About this exercise. Output exactly the lines that run from the top of the entries to the line holding "pinky mcp: (210, 326)", including both of those lines.

BEGIN Provided data

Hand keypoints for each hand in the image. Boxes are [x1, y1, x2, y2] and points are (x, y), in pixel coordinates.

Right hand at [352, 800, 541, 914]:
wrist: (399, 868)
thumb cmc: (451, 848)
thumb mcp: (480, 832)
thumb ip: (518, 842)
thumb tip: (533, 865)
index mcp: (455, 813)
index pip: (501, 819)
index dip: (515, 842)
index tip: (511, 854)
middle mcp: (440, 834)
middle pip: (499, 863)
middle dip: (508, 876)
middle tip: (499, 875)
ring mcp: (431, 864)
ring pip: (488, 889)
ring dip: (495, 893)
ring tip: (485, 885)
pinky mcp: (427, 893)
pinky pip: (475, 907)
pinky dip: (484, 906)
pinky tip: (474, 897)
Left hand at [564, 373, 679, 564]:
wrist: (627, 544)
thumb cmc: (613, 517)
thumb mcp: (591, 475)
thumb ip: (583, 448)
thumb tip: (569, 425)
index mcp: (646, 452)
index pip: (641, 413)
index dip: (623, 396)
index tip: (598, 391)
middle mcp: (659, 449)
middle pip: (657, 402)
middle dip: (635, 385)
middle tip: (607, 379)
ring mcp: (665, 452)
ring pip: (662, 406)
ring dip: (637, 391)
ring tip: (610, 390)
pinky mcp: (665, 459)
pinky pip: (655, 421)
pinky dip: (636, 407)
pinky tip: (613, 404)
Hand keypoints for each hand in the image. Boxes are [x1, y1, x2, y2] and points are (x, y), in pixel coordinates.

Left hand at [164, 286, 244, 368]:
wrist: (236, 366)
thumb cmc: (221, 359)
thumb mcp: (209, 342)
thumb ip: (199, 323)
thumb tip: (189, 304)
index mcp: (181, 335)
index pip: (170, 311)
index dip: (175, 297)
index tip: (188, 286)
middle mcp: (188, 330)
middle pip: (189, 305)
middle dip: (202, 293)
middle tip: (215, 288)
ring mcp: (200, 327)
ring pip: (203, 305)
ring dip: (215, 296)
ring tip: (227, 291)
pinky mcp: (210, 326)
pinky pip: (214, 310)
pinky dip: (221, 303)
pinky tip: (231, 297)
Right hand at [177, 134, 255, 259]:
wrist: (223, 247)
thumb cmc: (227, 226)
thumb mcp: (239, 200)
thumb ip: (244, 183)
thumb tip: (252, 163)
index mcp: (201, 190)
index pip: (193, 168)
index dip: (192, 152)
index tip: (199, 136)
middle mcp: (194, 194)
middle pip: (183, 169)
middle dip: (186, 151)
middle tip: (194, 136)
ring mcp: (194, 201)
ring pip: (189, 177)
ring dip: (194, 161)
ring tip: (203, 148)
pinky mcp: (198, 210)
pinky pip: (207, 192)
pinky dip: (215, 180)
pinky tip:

END Provided data

Solution for this problem.
Hand keypoints for each hand in the image. Boxes are [x1, y1, x2, y2] and points are (x, y), in pixel coordinates.

Right hand at [352, 800, 541, 914]:
wrist: (399, 868)
thumb cmc: (451, 848)
thumb mcp: (480, 832)
thumb ip: (518, 842)
thumb tip: (533, 865)
index mcp: (455, 813)
index pip: (501, 819)
index dip: (515, 842)
index tip: (511, 854)
middle mcp: (440, 834)
middle pip: (499, 863)
middle dip: (508, 876)
middle tip: (499, 875)
ring mcp: (431, 864)
ring pip: (488, 889)
ring dip: (495, 893)
ring tip: (485, 885)
pinky mcp: (427, 893)
pinky pip: (475, 907)
pinky dip: (484, 906)
pinky tip: (474, 897)
Left hand at [564, 373, 679, 564]:
wrist: (627, 544)
thumb cmc: (613, 517)
thumb mcp: (591, 475)
thumb ip: (583, 448)
thumb tip: (569, 425)
index mcp: (646, 452)
index pip: (641, 413)
index dip: (623, 396)
index tip: (598, 391)
middle mcp: (659, 449)
middle pip: (657, 402)
middle dip: (635, 385)
middle tip: (607, 379)
ring mcp: (665, 452)
ring pip: (662, 406)
ring dip: (637, 391)
ring tip: (610, 390)
pinky mcp: (665, 459)
pinky pip: (655, 421)
pinky dip: (636, 407)
pinky tip: (613, 404)
Hand keypoints for each hand in the image. Boxes are [x1, y1, x2, y2] and points are (x, y), in pixel coordinates.

Left hand at [164, 286, 244, 368]:
wrist: (236, 366)
thumb cmc: (221, 359)
thumb mcp: (209, 342)
thumb ip: (199, 323)
thumb tip: (189, 304)
index mcp: (181, 335)
index pip: (170, 311)
index dip: (175, 297)
index tip: (188, 286)
middle mcp: (188, 330)
middle pip: (189, 305)
middle dip: (202, 293)
middle tip: (215, 288)
ring mcp: (200, 327)
ring pip: (203, 305)
ring dip: (215, 296)
ring tip: (227, 291)
pinky mcp: (210, 326)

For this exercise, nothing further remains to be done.